The strengths of our study include the population-based cohort setting, comprehensive information about viable confounding factors and no loss to follow-up. Our study also has limitations. A major limitation is that the dietary intakes were assessed only once at the baseline in 1984–1989, which may not accurately reflect the dietary intakes during the long follow-up. For example, of the food components in our healthy Nordic diet score, milk intake has significantly decreased and intakes of poultry and fruits, berries and vegetables have increased during the KIHD follow-up [33, 34]. Also, the total and saturated fat intakes have decreased [34]. Furthermore, even though food recording is regarded as the golden standard for dietary assessment, it has limitations with food items that are only occasionally consumed.

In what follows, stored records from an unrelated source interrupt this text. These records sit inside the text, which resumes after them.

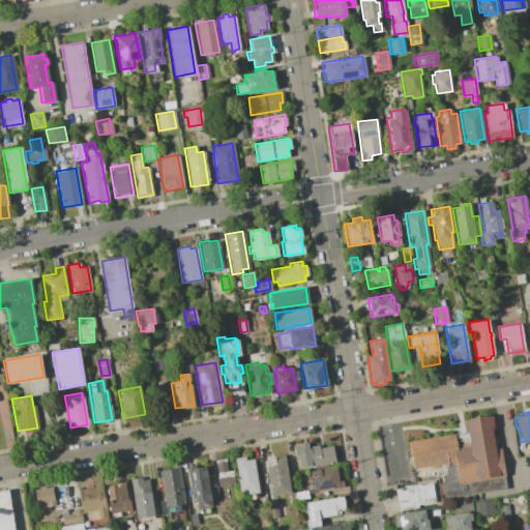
[(413,442),(462,435),(464,448),(475,447),(471,421),(500,416),(509,477),(508,478),(510,490),(450,499),(446,476),(452,475),(450,465),(417,470),(413,442)]
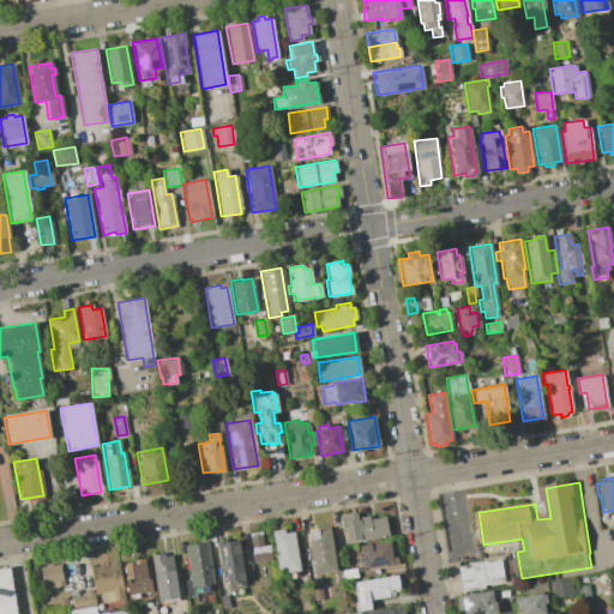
[(355,513),(356,518),(368,516),(369,518),(384,516),(387,535),(360,540),(360,539),(348,541),(345,531),(342,533),(338,516),(355,513)]
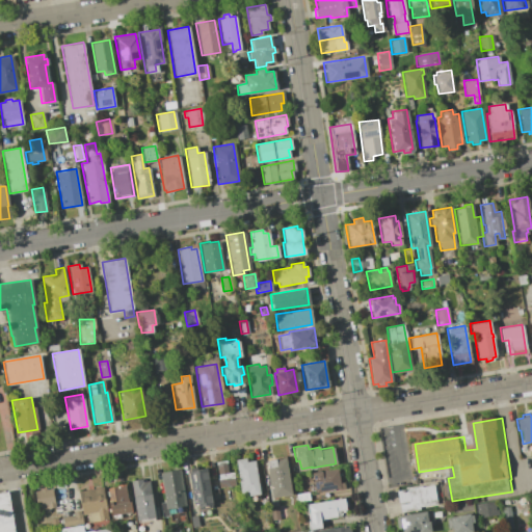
[(244,457),(245,461),(254,460),(259,494),(248,496),(247,490),(240,491),(235,459),(244,457)]
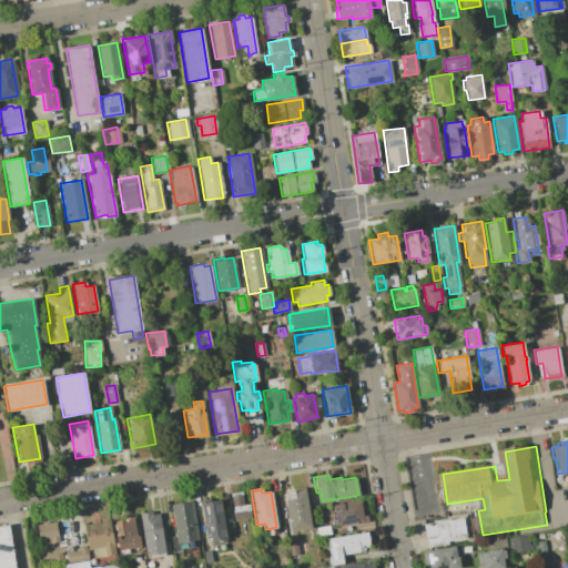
[(304,488),(311,527),(290,530),(283,492),(304,488)]
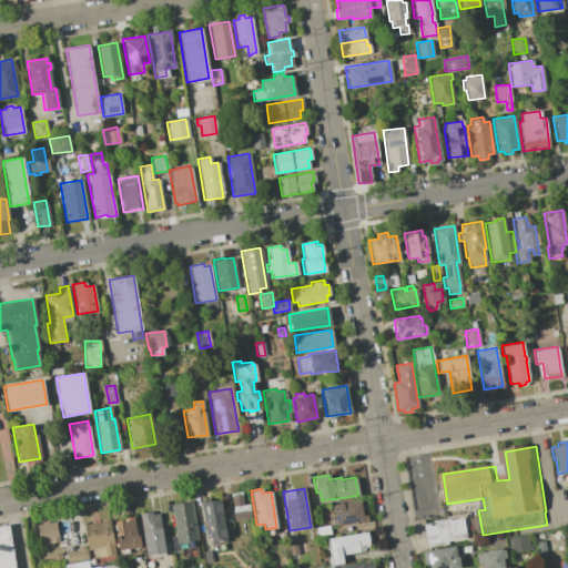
[(230,493),(241,492),(242,505),(249,504),(250,518),(233,520),(230,493)]
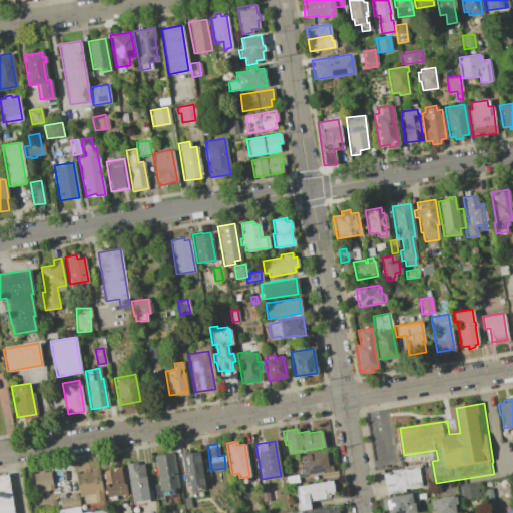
[(198,452),(204,487),(189,489),(188,485),(185,485),(180,455),(182,455),(181,452),(192,450),(192,453),(198,452)]
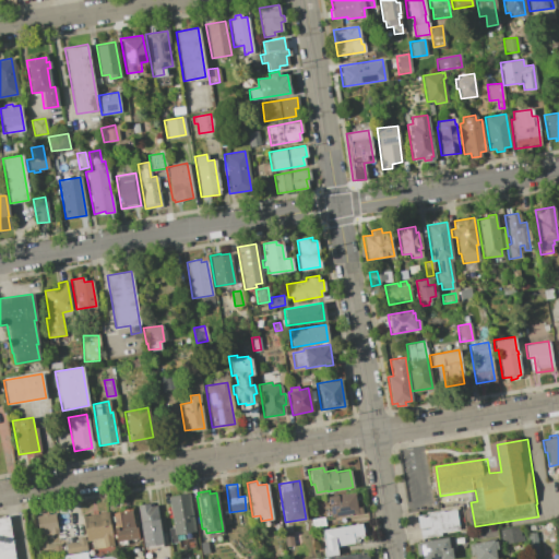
[(189,492),(194,531),(176,534),(177,542),(169,543),(167,527),(173,526),(168,496),(189,492)]
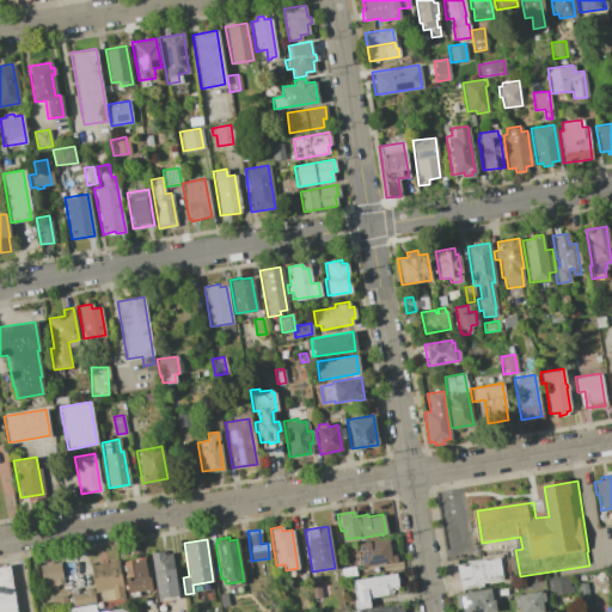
[(387,539),(390,555),(395,555),(396,561),(361,567),(357,543),(387,539)]
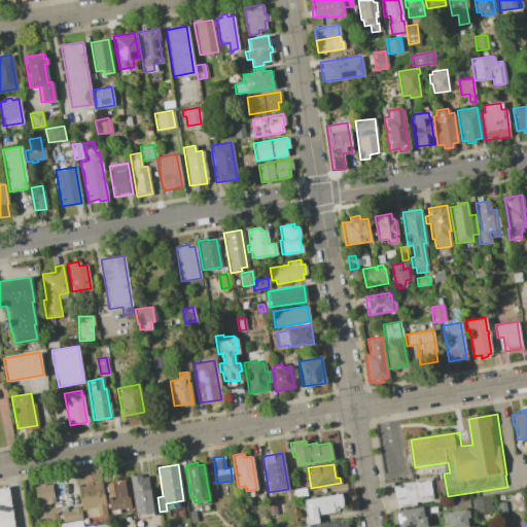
[(140,475),(140,477),(146,476),(152,515),(135,518),(129,476),(140,475)]
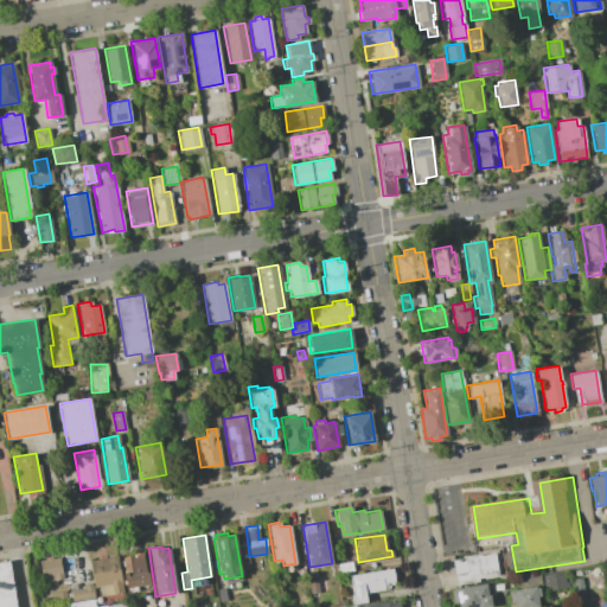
[(493,553),(497,574),(477,577),(477,581),(455,583),(452,560),(493,553)]
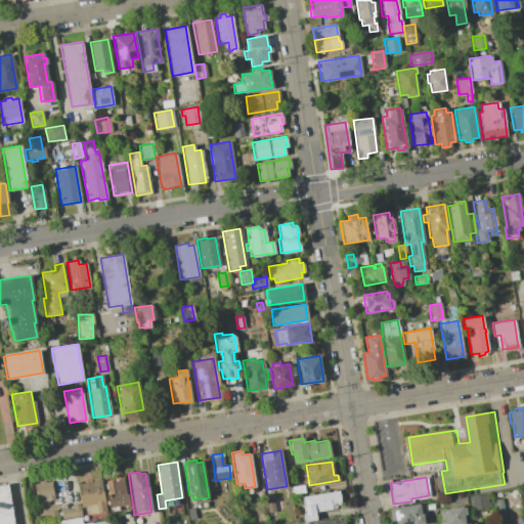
[(114,496),(111,480),(123,478),(125,494),(127,493),(129,504),(108,508),(106,497),(114,496)]
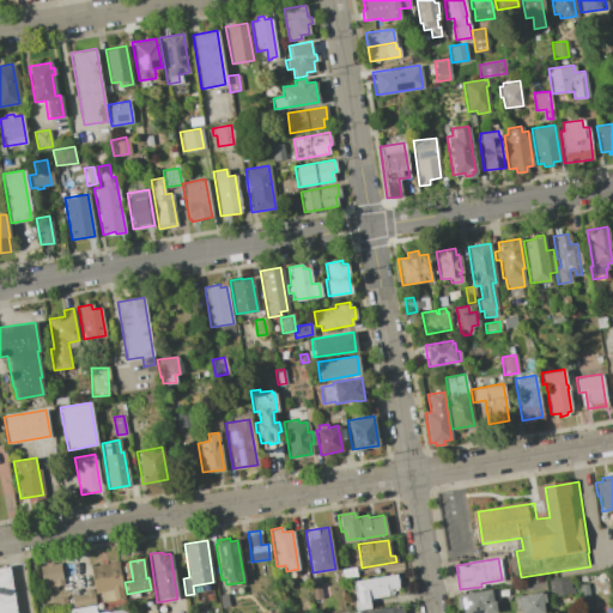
[(93,594),(92,588),(89,566),(117,562),(123,598),(101,601),(99,593),(93,594)]
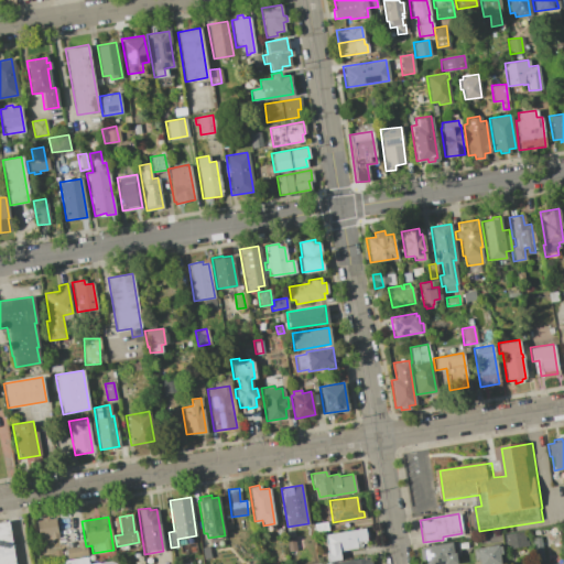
[(54,518),(57,538),(39,541),(35,520),(54,518)]
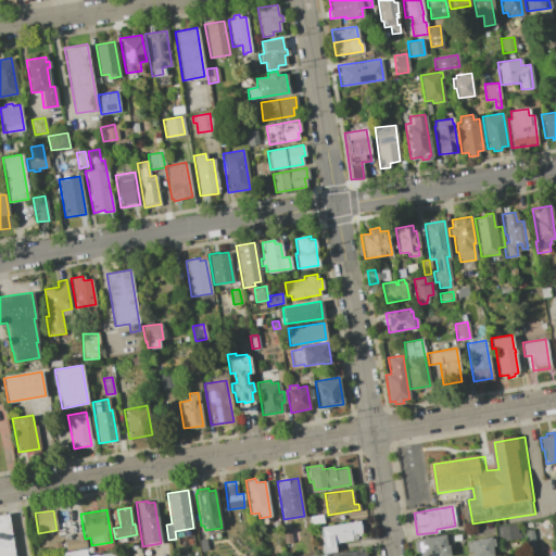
[(0,555),(0,514),(7,513),(14,555),(0,555)]
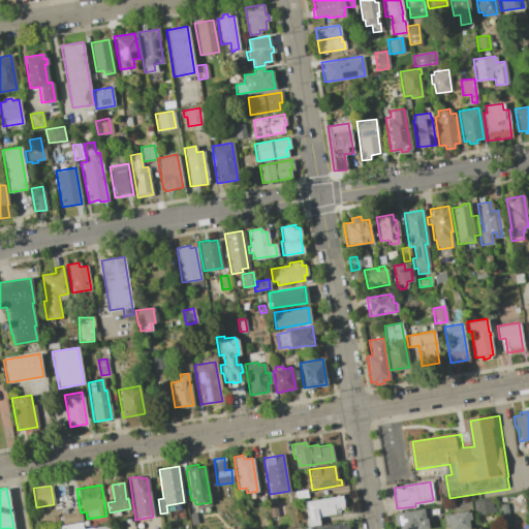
[(306,489),(307,497),(296,498),(293,491),(306,489)]
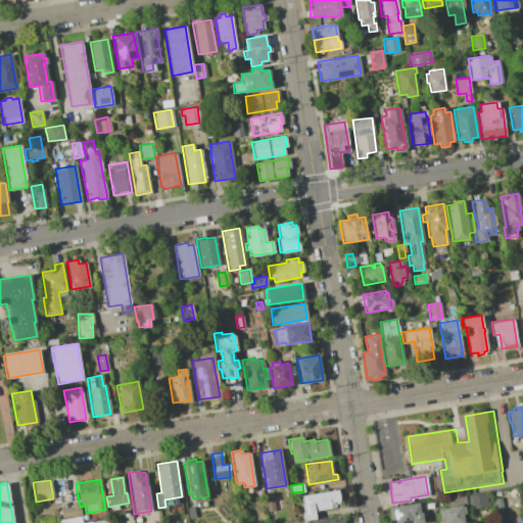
[(303,512),(300,495),(337,489),(339,502),(330,503),(331,509),(314,511),(315,518),(302,520),(301,512),(303,512)]
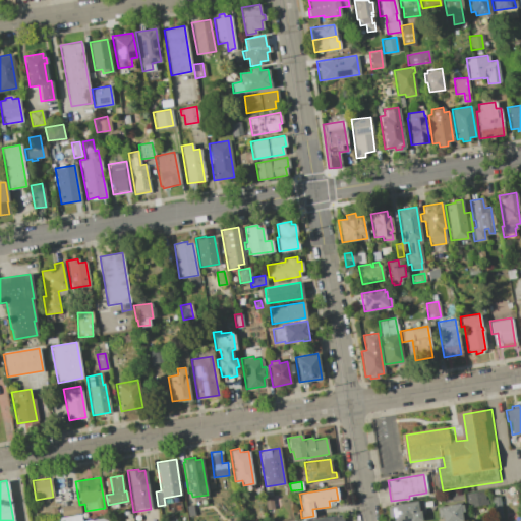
[(483,490),(484,499),(486,499),(487,504),(467,507),(465,494),(483,490)]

For example, the typical intakes of fish and processed meat might have not been captured in our study with 4-day food recording. Finally, because the subjects filled only one food record, we do not have information about the repeatability of the record as a measure of dietary intakes in this study population. These limitations in dietary assessment are a source of random error, which would attenuate the true associations between dietary factors assessed at baseline and risk of an event during the follow-up. Because the outcome was not all-cause mortality, it cannot be assumed that the risk of death equals the rate of death, because of competing events. Finally, because our study population included only men, the results of this study cannot necessarily be generalized to women.

In conclusion, among middle-aged and older men in eastern Finland, low adherence to a healthy Nordic diet was associated with a higher risk of disease death, which is possibly explained by higher CVD mortality. Because of the limited research data, more studies are needed to investigate the impact of a healthy Nordic diet on disease outcomes.